SELECTED EXCERPT ▸
[Begin]
# east coast in the house!!!!



## Guest (Oct 11, 2007)

from the snowshoe (wv) website...

"As of 3:20pm on Thursday, October 11 Snowshoe Mountain is experiencing the first snowfall of the season!"


not that it's anything significant or continuous, but it's happening!!! it's all happening!!!


----------



## alaric (Aug 28, 2007)

Lucky!!!!!! I think here in CNY we may get some within the next few days... it's just a hunch, but don't hold me to that.


----------



## killclimbz (Aug 10, 2007)

alaric, where in Central NY are you from? My lady is orginally from the Kingston, New Paltz area...


----------



## lisevolution (Sep 20, 2007)

I used to be somewhat of a legend in New Paltz a few years back... waaaaay too many college parties and rap battles won there. Funny part of it is, I didn't even go to school there!!! A couple of my friends did and I would just be up there visiting so much that everyone knew me and if I wasn't there they would get pissed at my friends and make them call me just so they could yell at me for not being there


----------



## alaric (Aug 28, 2007)

I'm in the Syracuse area. It's probably about 2 hours away from New Paltz. New Paltz actually is inbetween the city and myself.


----------



## killclimbz (Aug 10, 2007)

Yeah New Paltz was a sweet town. We had lunch and beers at the Bearded Beaver..errrr Gilded Otter. Kewl place. We also went climbing at the Mohonk Preserve otherwise known as the Gunks. Fantastic place. Another day was spent hiking around skytop and doing the scramble trails they have on the cliffs around there. Fun all the way around. We are hoping to go visit her family out there next summer/fall. Stay tuned.


----------



## alaric (Aug 28, 2007)

Bearded Beaver, haha.

Yeah, it's great around there. If you end up getting out this way, let us know!


----------
[End]
GIVEN DATA ▸
[Begin]
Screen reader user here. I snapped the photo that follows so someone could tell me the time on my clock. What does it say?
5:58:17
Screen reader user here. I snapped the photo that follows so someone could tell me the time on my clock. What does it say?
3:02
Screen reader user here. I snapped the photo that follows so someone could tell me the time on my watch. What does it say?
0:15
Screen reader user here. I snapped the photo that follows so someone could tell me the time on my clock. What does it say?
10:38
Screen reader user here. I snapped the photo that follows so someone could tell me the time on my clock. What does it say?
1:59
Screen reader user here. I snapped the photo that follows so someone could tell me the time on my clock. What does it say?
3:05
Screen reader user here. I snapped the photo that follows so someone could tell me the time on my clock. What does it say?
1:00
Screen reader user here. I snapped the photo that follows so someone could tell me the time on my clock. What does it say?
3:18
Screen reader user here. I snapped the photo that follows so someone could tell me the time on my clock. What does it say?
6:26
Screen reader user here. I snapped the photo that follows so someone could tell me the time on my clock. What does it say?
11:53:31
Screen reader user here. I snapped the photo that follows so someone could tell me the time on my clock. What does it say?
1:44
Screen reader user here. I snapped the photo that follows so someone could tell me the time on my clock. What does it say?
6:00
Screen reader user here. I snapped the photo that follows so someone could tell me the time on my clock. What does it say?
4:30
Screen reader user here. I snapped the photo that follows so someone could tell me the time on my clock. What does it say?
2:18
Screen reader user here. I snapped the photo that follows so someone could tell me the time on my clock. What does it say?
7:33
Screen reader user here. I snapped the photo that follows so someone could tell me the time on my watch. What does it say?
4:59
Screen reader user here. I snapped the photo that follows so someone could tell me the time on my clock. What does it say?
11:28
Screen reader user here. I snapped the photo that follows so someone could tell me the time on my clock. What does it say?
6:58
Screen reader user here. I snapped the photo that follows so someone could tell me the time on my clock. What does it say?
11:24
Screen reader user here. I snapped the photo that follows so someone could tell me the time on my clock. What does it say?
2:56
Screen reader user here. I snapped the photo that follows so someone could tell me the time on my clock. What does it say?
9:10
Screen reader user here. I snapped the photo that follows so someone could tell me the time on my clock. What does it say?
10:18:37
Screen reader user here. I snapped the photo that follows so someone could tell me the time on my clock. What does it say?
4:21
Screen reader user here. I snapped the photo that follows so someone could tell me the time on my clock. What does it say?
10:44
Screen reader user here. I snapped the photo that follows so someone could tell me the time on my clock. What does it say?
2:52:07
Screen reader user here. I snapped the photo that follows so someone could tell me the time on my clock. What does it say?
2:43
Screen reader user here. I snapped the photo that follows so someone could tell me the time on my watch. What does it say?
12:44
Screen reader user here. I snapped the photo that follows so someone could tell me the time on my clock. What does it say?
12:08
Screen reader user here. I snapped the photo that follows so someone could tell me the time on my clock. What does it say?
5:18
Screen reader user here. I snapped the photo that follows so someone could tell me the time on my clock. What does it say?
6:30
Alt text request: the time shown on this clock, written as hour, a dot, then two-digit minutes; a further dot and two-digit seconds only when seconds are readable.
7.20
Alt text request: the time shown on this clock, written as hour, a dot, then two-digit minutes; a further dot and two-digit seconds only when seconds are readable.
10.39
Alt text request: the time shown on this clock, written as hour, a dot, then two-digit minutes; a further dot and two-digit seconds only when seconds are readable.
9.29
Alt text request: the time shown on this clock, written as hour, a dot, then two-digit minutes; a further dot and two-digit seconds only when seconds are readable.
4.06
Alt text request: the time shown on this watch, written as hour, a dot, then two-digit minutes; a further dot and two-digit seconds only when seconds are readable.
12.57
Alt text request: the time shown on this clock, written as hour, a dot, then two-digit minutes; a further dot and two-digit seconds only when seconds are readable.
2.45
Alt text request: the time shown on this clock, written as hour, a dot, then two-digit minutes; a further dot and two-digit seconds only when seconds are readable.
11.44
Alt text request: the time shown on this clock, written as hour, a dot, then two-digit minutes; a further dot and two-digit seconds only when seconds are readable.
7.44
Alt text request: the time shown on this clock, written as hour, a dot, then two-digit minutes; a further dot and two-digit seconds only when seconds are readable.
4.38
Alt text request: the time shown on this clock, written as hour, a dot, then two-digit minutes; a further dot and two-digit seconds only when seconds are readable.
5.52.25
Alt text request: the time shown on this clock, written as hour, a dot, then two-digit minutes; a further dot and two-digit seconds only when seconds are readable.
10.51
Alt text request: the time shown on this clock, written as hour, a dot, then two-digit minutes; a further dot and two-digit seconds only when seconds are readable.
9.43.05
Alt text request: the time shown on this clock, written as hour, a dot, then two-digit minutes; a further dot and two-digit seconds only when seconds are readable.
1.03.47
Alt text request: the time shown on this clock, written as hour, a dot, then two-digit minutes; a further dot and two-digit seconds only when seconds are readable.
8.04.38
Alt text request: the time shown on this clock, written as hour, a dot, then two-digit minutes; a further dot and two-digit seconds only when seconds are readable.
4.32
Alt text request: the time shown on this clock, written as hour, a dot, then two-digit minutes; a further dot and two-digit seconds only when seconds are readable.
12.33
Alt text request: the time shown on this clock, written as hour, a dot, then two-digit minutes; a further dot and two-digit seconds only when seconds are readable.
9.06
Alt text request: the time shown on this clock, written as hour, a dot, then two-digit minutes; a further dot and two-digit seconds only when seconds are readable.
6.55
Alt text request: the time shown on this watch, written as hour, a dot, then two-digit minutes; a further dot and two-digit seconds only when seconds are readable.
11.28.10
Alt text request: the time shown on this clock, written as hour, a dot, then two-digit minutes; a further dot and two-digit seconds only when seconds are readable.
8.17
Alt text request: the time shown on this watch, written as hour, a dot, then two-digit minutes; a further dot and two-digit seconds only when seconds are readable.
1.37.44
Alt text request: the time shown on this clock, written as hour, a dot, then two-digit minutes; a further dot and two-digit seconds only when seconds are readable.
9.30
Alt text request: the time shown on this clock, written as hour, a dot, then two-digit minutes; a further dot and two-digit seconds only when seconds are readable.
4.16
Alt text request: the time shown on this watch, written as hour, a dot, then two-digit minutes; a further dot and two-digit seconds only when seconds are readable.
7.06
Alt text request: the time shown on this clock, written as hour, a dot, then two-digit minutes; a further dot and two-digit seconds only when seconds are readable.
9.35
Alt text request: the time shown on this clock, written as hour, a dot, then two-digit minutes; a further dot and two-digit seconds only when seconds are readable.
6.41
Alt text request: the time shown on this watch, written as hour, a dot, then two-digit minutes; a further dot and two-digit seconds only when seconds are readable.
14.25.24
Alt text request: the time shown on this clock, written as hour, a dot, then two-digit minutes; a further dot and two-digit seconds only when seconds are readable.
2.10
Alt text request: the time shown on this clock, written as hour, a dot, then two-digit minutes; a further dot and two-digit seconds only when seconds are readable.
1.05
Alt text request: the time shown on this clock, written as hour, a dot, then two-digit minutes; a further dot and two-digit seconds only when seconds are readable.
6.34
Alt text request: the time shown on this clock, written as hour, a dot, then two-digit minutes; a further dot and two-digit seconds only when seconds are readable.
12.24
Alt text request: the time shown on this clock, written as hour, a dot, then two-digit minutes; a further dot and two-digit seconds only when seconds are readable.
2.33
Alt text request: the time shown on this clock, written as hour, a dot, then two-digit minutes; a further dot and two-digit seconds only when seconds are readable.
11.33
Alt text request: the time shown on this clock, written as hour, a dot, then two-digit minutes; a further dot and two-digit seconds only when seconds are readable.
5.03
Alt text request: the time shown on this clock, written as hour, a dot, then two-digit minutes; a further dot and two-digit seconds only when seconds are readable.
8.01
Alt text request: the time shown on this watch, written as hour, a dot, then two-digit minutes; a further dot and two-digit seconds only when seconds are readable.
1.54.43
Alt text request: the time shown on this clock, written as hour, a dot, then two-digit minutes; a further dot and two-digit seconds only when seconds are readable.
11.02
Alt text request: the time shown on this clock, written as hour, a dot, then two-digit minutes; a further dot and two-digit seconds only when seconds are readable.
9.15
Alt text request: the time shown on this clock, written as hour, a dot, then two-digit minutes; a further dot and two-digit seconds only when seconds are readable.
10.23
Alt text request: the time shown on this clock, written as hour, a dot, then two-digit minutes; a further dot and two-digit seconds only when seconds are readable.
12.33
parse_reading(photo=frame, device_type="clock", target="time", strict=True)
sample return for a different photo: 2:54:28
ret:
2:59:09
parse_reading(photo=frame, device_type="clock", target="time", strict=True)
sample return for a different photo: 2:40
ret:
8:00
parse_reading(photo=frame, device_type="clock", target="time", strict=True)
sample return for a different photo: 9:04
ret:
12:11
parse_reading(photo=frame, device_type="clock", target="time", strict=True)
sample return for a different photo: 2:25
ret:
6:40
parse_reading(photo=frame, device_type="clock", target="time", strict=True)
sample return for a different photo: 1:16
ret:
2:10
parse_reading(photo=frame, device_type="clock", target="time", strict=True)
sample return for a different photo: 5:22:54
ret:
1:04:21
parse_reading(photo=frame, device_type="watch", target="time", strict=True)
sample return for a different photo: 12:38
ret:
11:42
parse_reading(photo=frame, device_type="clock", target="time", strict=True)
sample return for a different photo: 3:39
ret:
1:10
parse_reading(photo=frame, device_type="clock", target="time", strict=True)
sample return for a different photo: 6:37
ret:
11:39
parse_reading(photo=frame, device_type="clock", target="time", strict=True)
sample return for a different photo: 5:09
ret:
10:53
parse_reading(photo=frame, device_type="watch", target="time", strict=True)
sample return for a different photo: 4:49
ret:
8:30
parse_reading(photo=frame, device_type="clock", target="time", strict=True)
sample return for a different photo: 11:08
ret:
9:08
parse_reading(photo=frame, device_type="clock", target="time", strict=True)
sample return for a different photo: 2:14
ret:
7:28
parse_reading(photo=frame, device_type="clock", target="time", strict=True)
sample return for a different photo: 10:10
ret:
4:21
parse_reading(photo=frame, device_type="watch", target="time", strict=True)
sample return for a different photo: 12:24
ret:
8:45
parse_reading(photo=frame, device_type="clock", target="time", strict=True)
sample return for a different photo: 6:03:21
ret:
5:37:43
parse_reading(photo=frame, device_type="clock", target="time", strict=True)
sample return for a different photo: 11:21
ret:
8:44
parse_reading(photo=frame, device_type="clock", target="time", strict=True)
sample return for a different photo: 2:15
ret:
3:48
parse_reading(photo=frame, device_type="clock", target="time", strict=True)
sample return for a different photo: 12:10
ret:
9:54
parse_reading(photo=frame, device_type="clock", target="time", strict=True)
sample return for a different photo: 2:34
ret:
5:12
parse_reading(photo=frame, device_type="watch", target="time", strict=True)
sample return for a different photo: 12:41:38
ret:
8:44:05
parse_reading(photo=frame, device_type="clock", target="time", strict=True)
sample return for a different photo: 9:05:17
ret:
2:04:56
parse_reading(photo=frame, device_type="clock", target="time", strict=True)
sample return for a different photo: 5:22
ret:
[End]
WHAT TO WORK ON ▸ Could you retype the part of the East Coast snowfall thread that begins at the words "I used to be" and stops after "city and myself."?

CORRECT ANSWER ▸
I used to be somewhat of a legend in New Paltz a few years back... waaaaay too many college parties and rap battles won there. Funny part of it is, I didn't even go to school there!!! A couple of my friends did and I would just be up there visiting so much that everyone knew me and if I wasn't there they would get pissed at my friends and make them call me just so they could yell at me for not being there


----------



## alaric (Aug 28, 2007)

I'm in the Syracuse area. It's probably about 2 hours away from New Paltz. New Paltz actually is inbetween the city and myself.